Conflict Resolution In Medicine

Conflicts are an inevitable part of human interaction.

Whether the conflicts are addressed or hidden, acknowledged or denied, they are present in both our personal and professional lives. 

Although conflicts can be distressing, there is nothing inherently wrong with them. 

Conflict is not the same thing as bullying (bullying is bullying).

Conflict by itself is not an indicator of a toxic workplace.

In fact, conflict, when handled appropriately, can even be a positive experience and an opportunity for growth.

So how do we resolve conflicts adaptively?

If your immediate response is “compromise,” that’s sometimes right. But often if we approach conflict resolution with intentionality, we can do better than what Merriam-Webster defines as “settlement of differences by arbitration or by consent reached by mutual concessions.”

Consider the story of the orange.

Two people are arguing over an orange. Each person comes to the dispute with rigid ideas about their entitlement to the orange.

The conflict intensifies.

Finally, they decide to compromise and split the orange in half.

At that point, one individual squeezes the juice from their half to have a drink.

The other person zests the rind of their half into the batter they are mixing.

They compromised by splitting the orange evenly and fairly, but neither understood what the other wanted. If they had, they could have reached a resolution that was better for both of them.

Win-win solutions feel better than “mutual concessions,” but are only possible when we understand both what we want and what the other person wants.

It can be helpful to start with a foundation of explicit acknowledgment of our shared humanity. In the piece on emotional self-regulation and de-escalation, I talked about the “just like me” technique.

We all engage in self-talk, a running narrative of our lives and the situations in which we find ourselves.  To use the “just like me” technique, you add the words “just like me” to your self-talk.

So, for example, you say to yourself: “This person is really getting upset.”

Then you add: “just like me” so that your new self-statement is “This person is really getting upset, just like me.” 

“Wow, this person really believes that they’re right” becomes “Wow, this person really believes that they’re right, just like me.”

When you have acknowledged the likelihood that both you and the person with whom you are having conflict are experiencing similar emotions, you can look to find common ground. 

It’s very unlikely that the person on the other side of the conflict has goals that are diametrically opposed to yours. Think about the number of people you know who would identify “safe patient care” as a significant value. Do all of those people agree on how to deliver that care (or even how to define it)?

To find common ground, you first need to know what it is that you want. Be as specific and detailed as possible.

For example, consider a conflict in which it is your perception that you have been carrying more of the workload than a colleague. What is your desired resolution? At this stage, you are just identifying what you want and not considering feasibility or reasonableness.

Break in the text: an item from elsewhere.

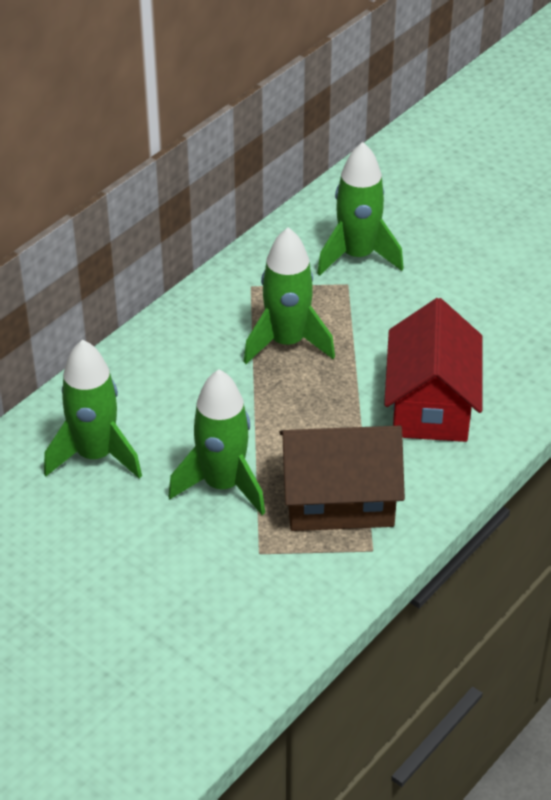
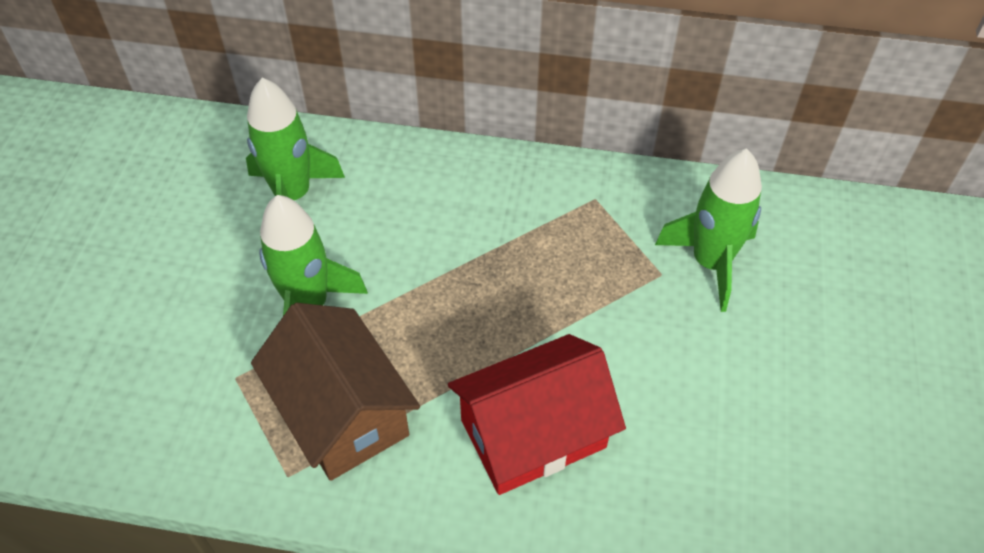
camera: 60 degrees right, 10 degrees up
green rocket [244,227,335,364] -> none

Do you want them to carry an equal workload moving forward?

To compensate for your previous overwork by doing more themselves now?

To carry an equal workload and apologize?

You don’t really care what they do, you just want to have less work burden for yourself?

If your colleague started doing an equal share of work but the workload suddenly dramatically increased, would that resolve the conflict? It might; even as toddlers, we have a strong sense of fairness. Of course, it might not if what was really bothering you was the amount of work itself and not the distribution of it.

Knowing what you want is only part of the process for conflict resolution. You also need to know what the other person wants. A deep and nuanced understanding is the key here.

To return to the story of the orange, each person would have initially responded to the question of what they wanted by saying “the orange.” It is only through exploration that they could have learned that one wanted the juice and one the rind.

Knowing what we want does not mean that we will get it; knowing what the other person wants does not mean that we will give it to them. This knowledge is just the base for our continued conflict resolution efforts.